Monday, March 9, 2009

Econ Ch6 Carney May Cut Canada Interest Rate to Record 0.5% as GDP Drops

With the economy the way it is, many companies and businesses are not only doing what it takes to survive this recessionary quarter, but also to do what it takes to help keep us from a recession. It was reported on March 3, 2009 The Bank of Canada has slashed their 1% interest rate to an all-time low of 0.5%. This cut in the interest rate was decided upon by the Bank of Canada governor Mark Carney, which was only two days before the European Central Bank and Bank of England were going to cut to new lows as well.

http://www.bloomberg.com/apps/news?pid=20601082&sid=ay1nAkWkn47M&refer=canada

Because the unemployment rate is high, spending among consumers is very low. By lowering the interest rate, this would hopefully increase loans given, and give people more of a reason, which would ultimately increase spending, because in the end, the way to get out of this recession, ironically, is to spend. This is part of the monetary policy, whereby this will eventually be implemented among chartered banks all across Canada. Another reason for this interest rate would be the hopes of the money being loaned to be used to invest in businesses; this would help to slow down the unemployment rate, because there is more money in businesses to be expended.

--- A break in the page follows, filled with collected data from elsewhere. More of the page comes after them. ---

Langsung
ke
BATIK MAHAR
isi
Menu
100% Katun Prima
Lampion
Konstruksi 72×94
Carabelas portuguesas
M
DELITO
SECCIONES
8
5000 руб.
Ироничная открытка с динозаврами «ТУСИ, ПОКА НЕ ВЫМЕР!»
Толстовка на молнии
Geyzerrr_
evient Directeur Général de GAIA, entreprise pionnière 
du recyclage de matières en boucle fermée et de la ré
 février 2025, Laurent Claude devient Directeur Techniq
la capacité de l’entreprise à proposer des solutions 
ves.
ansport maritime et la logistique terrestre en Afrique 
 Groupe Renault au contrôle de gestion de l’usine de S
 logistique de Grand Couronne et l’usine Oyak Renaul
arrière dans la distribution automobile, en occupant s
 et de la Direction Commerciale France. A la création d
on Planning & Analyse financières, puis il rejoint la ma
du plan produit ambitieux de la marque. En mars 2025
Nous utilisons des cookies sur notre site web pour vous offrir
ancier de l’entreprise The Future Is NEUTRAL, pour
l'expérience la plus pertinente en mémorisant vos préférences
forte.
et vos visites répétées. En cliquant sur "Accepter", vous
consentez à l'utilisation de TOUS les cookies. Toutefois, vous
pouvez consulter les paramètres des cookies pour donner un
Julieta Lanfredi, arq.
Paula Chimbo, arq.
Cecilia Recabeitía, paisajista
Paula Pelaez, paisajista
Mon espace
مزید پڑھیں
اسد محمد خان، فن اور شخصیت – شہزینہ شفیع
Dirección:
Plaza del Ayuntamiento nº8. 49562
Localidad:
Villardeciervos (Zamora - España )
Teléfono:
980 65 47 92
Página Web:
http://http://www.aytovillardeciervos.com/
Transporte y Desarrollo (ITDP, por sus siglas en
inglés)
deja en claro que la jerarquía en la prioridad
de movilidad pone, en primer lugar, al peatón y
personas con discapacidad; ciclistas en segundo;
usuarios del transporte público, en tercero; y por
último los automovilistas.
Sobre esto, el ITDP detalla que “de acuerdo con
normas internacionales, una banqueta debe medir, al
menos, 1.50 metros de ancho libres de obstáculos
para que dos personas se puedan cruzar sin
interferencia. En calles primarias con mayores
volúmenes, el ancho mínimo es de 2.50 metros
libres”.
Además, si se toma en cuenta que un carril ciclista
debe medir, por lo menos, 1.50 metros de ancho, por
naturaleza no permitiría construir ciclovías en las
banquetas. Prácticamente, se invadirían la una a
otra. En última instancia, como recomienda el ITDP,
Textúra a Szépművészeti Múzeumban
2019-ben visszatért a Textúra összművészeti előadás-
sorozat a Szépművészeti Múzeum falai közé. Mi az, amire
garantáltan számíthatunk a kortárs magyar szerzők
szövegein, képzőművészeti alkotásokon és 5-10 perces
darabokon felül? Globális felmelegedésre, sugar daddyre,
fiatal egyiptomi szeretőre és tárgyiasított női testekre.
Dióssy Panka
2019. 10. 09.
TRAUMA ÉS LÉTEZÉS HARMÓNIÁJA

Although I feel this plan is overall a good idea, there are many different ways people may spend this borrowed cash that may cause even more economic problems in the future for Canada. Remember, the whole reason for the US economy in turmoil is because of loaned cash from the government that was unable to be paid back by borrowers, because of bad investments. There will obviously be more changes to be made, but this was a much needed move by the Governments of Europe, England, Canada, and possibly the US.

1 comment:

Ding said...

I agree with you that by lowering the loan interest rate may not be as good of an idea as it seems to be. By lowering the rate, the banks want an increase in loans so there is more consumption happening but they over look what is going to happen after the recession. Those that have burrowed money may not be able to pay back their loans and lead into a deeper problem. Especially with the Americans already showing some of the side affects of the excess lending, Canada should look into preventing the same problems from occurring again.